- _WHAT THE EXERCISE ASKS_: Where the word "laptop" occurs in a line of the data, return the whole line.

- _SUPPLIED DATA_:

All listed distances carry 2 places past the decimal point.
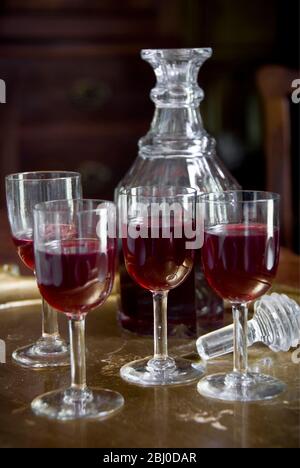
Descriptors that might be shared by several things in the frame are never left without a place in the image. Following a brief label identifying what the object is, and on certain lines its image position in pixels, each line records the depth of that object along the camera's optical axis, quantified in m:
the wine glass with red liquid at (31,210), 0.98
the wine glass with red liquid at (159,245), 0.92
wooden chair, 1.64
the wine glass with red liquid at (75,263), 0.86
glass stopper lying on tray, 0.98
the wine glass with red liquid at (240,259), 0.89
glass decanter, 1.05
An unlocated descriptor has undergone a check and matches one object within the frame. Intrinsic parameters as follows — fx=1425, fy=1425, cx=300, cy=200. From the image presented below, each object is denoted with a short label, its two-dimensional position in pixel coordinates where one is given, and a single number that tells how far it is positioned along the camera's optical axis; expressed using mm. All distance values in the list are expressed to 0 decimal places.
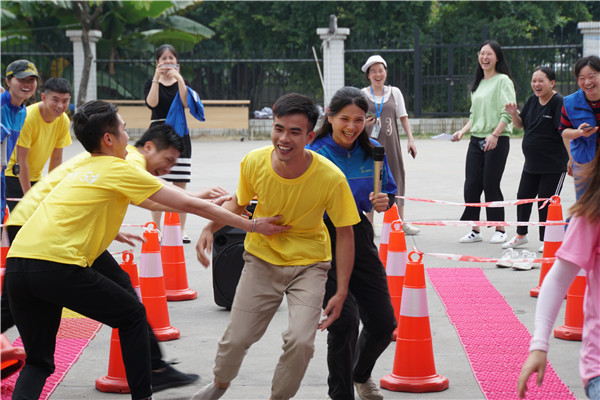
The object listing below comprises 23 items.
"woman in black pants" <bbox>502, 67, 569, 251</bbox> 14019
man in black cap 11681
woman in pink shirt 4447
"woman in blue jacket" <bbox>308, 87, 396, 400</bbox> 7153
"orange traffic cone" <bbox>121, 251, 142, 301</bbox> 8595
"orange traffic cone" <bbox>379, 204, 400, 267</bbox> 11663
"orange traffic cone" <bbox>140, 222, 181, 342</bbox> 9569
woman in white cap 15345
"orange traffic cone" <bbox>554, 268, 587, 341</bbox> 9543
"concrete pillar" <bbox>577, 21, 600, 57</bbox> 38836
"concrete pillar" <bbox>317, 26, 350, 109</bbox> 41474
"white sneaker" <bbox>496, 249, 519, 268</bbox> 13825
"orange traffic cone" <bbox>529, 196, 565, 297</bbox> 11018
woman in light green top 14864
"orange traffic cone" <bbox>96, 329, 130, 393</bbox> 7984
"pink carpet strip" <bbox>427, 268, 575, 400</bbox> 7874
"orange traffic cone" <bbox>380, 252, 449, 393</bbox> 7945
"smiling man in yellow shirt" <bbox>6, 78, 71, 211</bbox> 12122
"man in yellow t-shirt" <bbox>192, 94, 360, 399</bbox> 6639
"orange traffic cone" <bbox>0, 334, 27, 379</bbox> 4726
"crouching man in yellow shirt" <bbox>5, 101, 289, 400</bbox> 6691
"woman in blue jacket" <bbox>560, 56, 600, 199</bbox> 12070
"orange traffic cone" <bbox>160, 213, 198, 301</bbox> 11648
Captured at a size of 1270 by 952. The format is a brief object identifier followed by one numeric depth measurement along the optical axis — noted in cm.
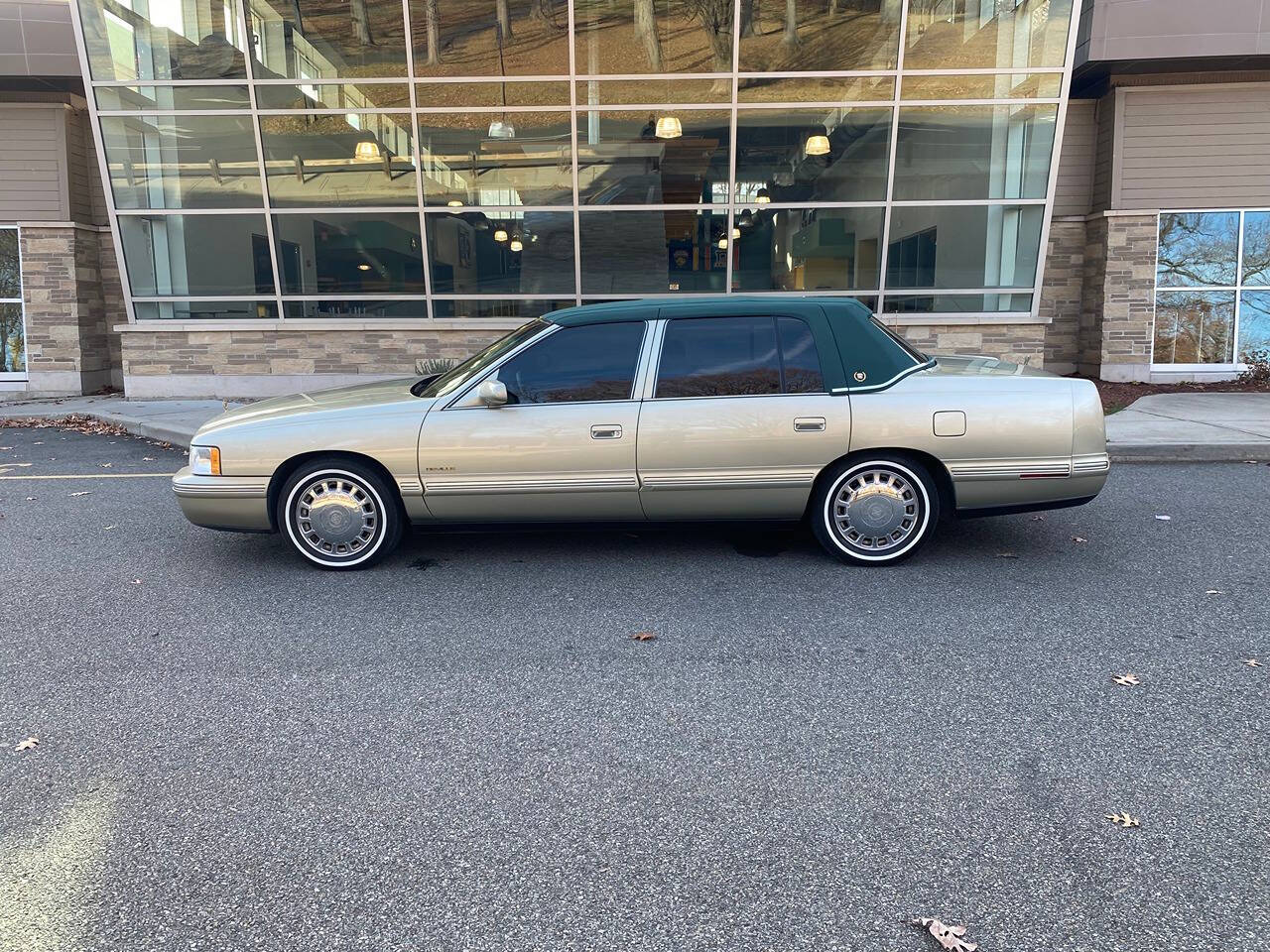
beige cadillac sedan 560
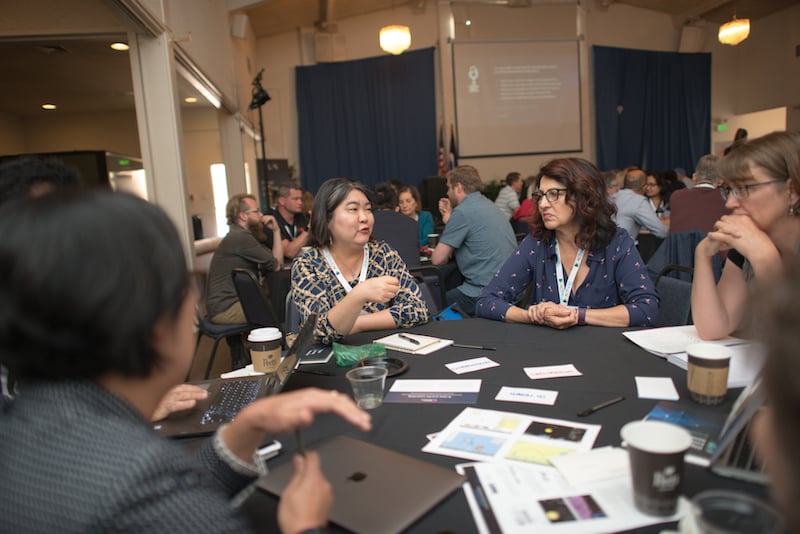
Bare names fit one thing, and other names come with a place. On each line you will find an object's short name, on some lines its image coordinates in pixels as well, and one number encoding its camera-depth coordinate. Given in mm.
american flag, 10117
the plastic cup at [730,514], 668
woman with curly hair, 2283
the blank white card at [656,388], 1342
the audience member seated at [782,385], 532
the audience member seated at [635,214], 5238
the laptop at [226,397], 1310
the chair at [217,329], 3834
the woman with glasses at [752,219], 1742
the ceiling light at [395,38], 8227
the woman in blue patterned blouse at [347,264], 2199
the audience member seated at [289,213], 5609
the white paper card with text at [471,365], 1616
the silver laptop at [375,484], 887
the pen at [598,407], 1252
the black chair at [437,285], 3492
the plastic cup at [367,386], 1370
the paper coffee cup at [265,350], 1733
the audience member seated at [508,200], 7809
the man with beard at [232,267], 3967
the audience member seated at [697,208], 4602
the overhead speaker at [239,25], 7633
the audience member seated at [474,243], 4023
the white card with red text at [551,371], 1524
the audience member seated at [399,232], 4359
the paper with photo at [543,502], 854
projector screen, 9992
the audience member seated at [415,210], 6027
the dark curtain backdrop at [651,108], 10469
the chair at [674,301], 2238
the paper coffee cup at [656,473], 846
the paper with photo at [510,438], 1085
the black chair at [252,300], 3553
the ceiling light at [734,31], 8891
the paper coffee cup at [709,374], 1266
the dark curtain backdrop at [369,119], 10070
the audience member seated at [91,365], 658
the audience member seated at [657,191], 7254
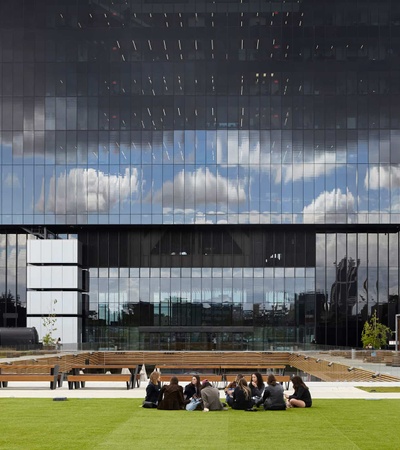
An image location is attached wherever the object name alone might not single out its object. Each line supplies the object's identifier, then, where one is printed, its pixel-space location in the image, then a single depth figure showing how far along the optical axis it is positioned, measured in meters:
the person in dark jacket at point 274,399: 25.44
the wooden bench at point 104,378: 34.53
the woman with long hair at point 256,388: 26.19
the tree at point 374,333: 84.88
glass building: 86.25
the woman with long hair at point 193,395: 25.47
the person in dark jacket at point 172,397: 25.55
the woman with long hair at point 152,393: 25.98
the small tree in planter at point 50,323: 86.69
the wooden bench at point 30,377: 34.25
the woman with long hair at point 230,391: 26.50
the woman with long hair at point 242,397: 25.38
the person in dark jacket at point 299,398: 26.20
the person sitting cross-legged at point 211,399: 25.19
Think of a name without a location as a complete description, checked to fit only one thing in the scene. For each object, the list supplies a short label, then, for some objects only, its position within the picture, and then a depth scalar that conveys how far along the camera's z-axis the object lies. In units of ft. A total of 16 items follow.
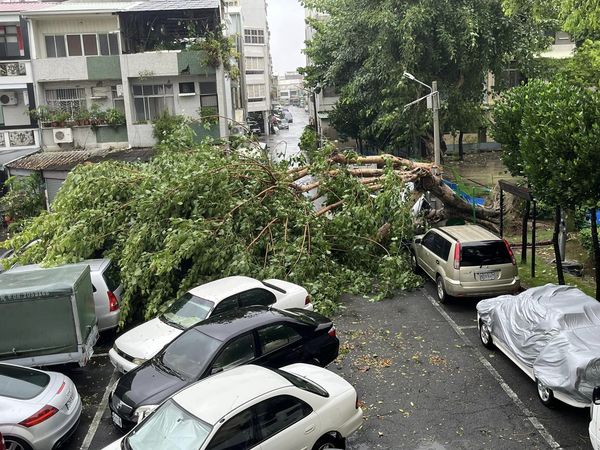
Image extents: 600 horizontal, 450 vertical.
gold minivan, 40.91
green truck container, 31.04
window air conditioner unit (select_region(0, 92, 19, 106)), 90.27
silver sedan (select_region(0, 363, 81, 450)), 24.52
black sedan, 26.16
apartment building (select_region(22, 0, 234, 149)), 84.02
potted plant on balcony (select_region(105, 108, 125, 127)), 85.51
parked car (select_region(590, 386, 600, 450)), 21.68
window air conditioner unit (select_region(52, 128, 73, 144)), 84.84
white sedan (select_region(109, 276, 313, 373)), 31.94
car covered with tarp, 25.64
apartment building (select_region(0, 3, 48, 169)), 86.74
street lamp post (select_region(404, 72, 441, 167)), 63.87
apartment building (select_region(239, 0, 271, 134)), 238.27
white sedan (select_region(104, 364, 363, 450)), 19.90
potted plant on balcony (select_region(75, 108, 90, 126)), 85.71
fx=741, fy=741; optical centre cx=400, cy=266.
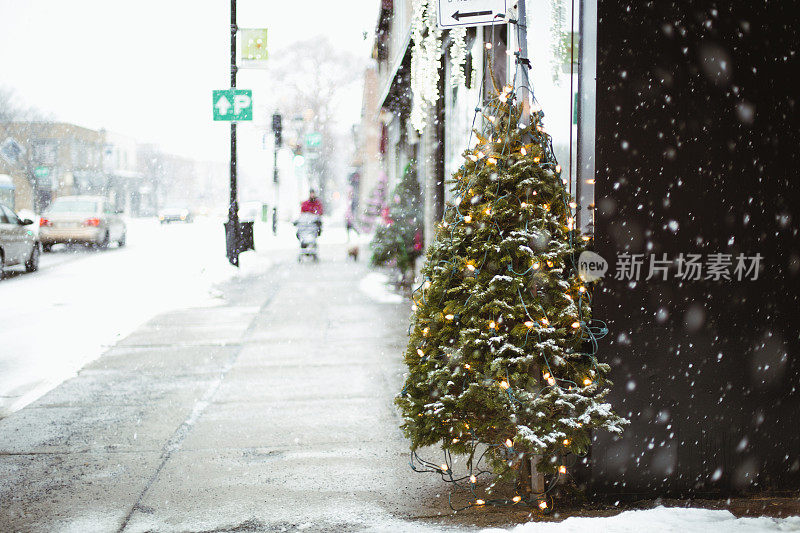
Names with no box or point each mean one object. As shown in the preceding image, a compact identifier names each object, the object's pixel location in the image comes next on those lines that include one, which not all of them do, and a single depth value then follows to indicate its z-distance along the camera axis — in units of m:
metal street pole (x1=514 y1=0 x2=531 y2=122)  4.20
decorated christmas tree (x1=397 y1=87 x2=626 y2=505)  3.79
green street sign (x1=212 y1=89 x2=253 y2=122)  16.19
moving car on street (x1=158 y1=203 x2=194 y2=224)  52.71
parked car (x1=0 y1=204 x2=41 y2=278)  15.30
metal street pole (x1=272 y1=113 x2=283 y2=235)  28.31
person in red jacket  18.83
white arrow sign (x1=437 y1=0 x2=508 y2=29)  4.59
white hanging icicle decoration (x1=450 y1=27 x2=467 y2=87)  5.55
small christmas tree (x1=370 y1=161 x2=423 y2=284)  13.66
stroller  18.62
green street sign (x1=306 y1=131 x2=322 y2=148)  32.16
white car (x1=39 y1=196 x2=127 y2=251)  22.36
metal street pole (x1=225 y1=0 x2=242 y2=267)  16.48
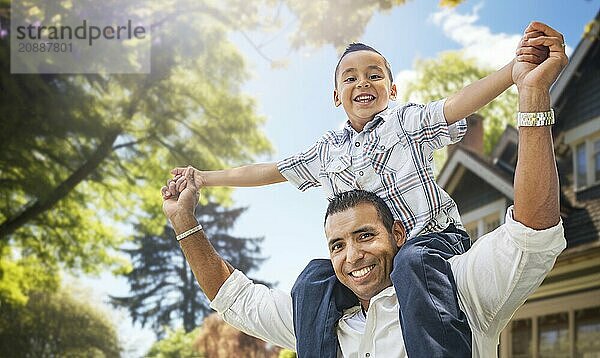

- _ANSWER FOR THE TASK_:
the laptop at [226,397], 1310
the silver laptop at [375,484], 887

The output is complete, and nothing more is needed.